# TRY IT
When you reach the line containing "course | 3 hours |" in the entries below, begin reproducing lines exactly, and stop once the line containing "1 Intermediate level" is done.

[Saved entries]

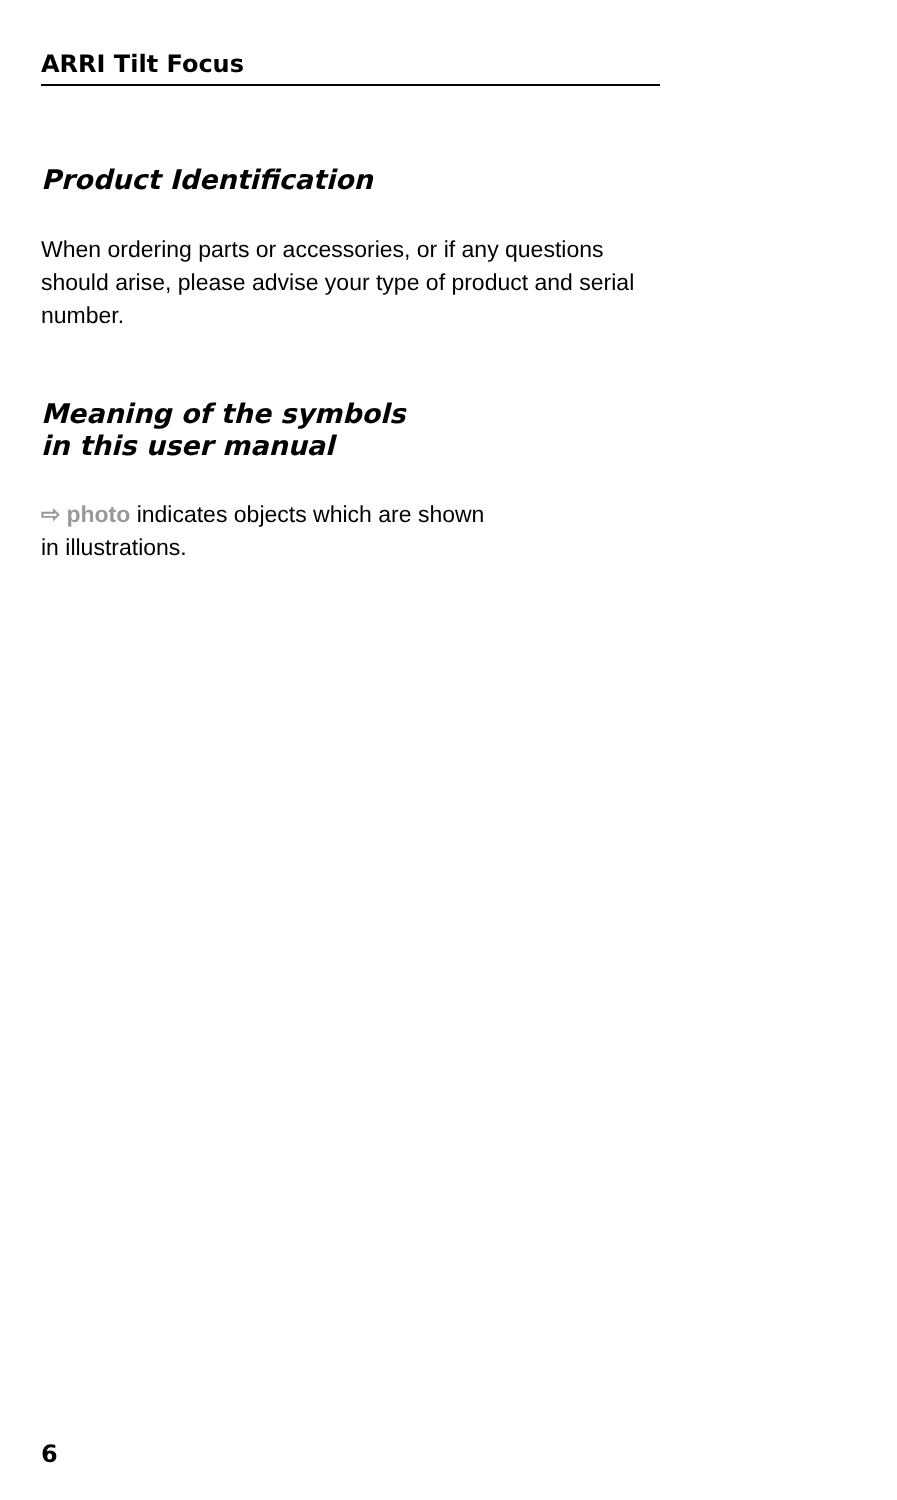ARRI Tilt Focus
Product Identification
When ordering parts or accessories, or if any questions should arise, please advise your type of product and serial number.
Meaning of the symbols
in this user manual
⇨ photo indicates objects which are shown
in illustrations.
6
* * *
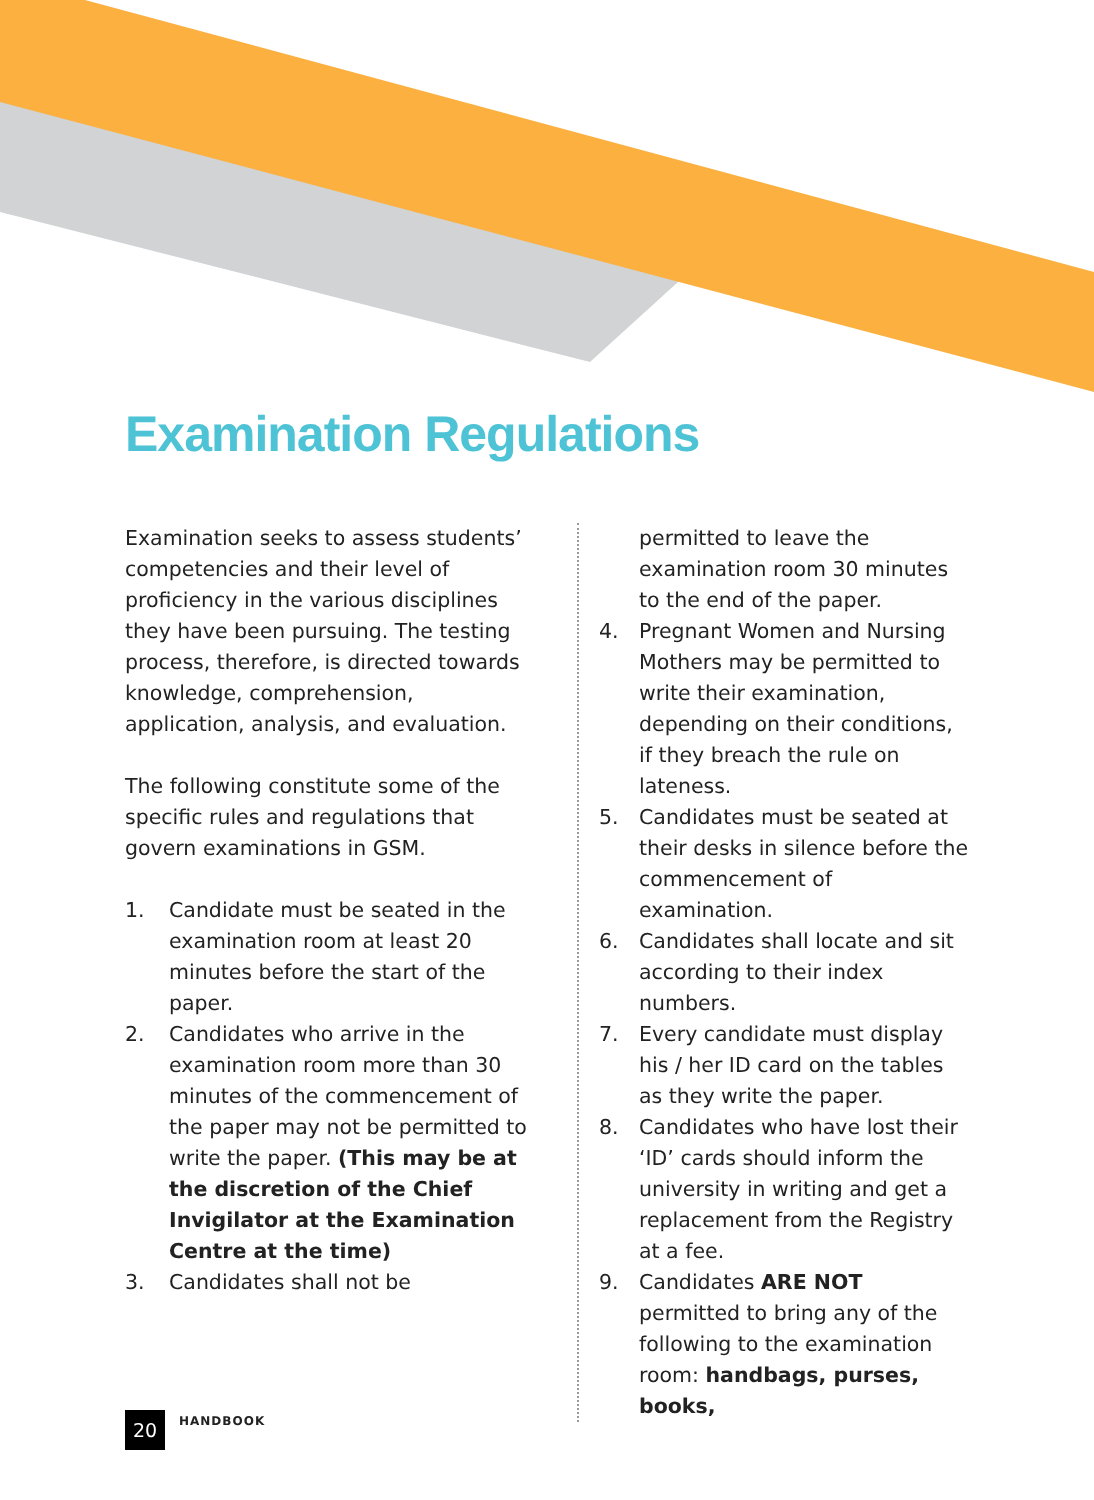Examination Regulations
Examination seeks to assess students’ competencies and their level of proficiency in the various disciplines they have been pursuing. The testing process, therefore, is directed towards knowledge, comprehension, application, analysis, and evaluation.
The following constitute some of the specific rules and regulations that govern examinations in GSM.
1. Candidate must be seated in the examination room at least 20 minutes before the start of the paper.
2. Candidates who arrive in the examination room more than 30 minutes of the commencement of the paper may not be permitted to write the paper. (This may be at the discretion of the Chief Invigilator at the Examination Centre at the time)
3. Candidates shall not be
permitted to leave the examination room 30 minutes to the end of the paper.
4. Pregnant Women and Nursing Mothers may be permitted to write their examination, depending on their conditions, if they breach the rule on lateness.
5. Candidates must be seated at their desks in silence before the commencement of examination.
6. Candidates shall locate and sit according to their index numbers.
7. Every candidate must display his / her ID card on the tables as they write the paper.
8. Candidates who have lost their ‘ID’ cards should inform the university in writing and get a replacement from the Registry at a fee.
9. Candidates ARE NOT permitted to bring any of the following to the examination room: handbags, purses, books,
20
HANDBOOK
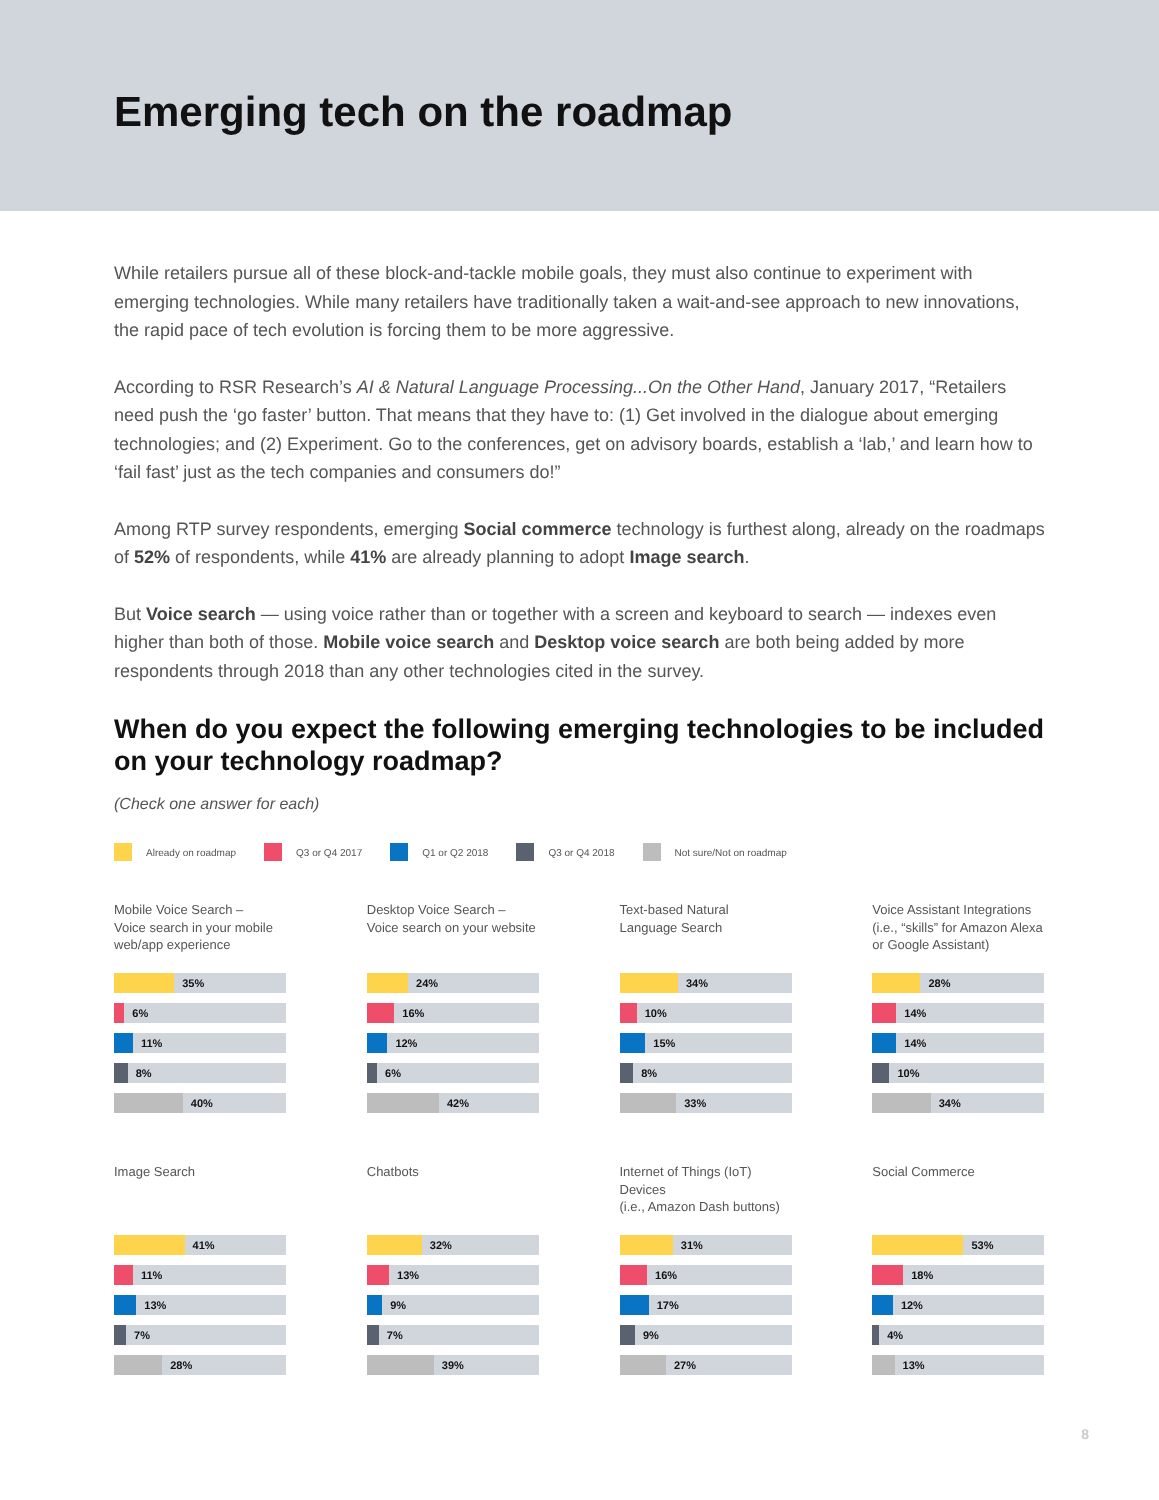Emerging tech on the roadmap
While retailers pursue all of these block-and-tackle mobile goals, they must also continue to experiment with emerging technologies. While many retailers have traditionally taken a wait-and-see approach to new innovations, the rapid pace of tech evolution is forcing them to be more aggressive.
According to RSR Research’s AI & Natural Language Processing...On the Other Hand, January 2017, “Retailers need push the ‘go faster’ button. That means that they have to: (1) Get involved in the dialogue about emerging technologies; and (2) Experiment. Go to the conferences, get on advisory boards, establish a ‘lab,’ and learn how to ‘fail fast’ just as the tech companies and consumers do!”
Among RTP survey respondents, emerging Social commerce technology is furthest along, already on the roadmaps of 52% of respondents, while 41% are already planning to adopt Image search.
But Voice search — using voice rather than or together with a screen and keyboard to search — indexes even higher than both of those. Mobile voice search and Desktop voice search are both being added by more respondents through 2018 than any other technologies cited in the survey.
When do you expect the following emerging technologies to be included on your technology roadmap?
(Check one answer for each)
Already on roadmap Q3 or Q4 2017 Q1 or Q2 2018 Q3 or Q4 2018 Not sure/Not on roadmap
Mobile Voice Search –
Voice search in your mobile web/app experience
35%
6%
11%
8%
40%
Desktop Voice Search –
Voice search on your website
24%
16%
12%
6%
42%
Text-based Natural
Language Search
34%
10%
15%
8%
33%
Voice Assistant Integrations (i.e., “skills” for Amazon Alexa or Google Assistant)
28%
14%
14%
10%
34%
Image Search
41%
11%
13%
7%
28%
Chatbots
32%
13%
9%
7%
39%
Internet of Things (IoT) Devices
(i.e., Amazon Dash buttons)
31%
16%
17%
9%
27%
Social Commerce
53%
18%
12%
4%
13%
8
...
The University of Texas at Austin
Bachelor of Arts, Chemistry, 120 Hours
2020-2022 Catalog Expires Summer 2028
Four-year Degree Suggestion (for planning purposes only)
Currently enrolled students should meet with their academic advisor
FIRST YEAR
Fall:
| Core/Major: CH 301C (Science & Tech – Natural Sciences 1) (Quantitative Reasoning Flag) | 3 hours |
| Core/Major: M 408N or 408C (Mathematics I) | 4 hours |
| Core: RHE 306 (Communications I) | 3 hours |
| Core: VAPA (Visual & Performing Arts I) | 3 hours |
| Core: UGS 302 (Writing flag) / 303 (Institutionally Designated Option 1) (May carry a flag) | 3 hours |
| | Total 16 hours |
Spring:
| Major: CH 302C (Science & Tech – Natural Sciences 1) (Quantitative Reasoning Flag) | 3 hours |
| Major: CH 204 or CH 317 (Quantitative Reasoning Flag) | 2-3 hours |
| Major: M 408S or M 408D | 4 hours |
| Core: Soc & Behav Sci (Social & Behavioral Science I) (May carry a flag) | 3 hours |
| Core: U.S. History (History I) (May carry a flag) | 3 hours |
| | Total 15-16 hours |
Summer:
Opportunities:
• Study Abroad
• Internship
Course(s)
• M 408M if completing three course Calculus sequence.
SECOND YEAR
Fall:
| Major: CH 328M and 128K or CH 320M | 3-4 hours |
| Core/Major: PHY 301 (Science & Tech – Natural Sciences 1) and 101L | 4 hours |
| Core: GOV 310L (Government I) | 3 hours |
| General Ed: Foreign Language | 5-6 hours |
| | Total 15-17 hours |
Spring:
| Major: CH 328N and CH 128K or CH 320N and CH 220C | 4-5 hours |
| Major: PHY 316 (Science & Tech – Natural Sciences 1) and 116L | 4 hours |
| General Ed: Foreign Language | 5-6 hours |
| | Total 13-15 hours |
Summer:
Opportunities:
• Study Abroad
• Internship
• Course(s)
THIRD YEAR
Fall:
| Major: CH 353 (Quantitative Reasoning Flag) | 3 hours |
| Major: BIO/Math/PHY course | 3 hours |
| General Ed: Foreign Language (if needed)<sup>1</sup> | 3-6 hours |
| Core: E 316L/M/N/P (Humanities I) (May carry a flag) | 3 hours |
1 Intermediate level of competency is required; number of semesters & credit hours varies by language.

# SOLUTION TO THIS TASK
| Major: BIO/Math/PHY course | 3 hours |
| General Ed: Foreign Language (if needed)<sup>1</sup> | 3-6 hours |
| Core: E 316L/M/N/P (Humanities I) (May carry a flag) | 3 hours |
1 Intermediate level of competency is required; number of semesters & credit hours varies by language.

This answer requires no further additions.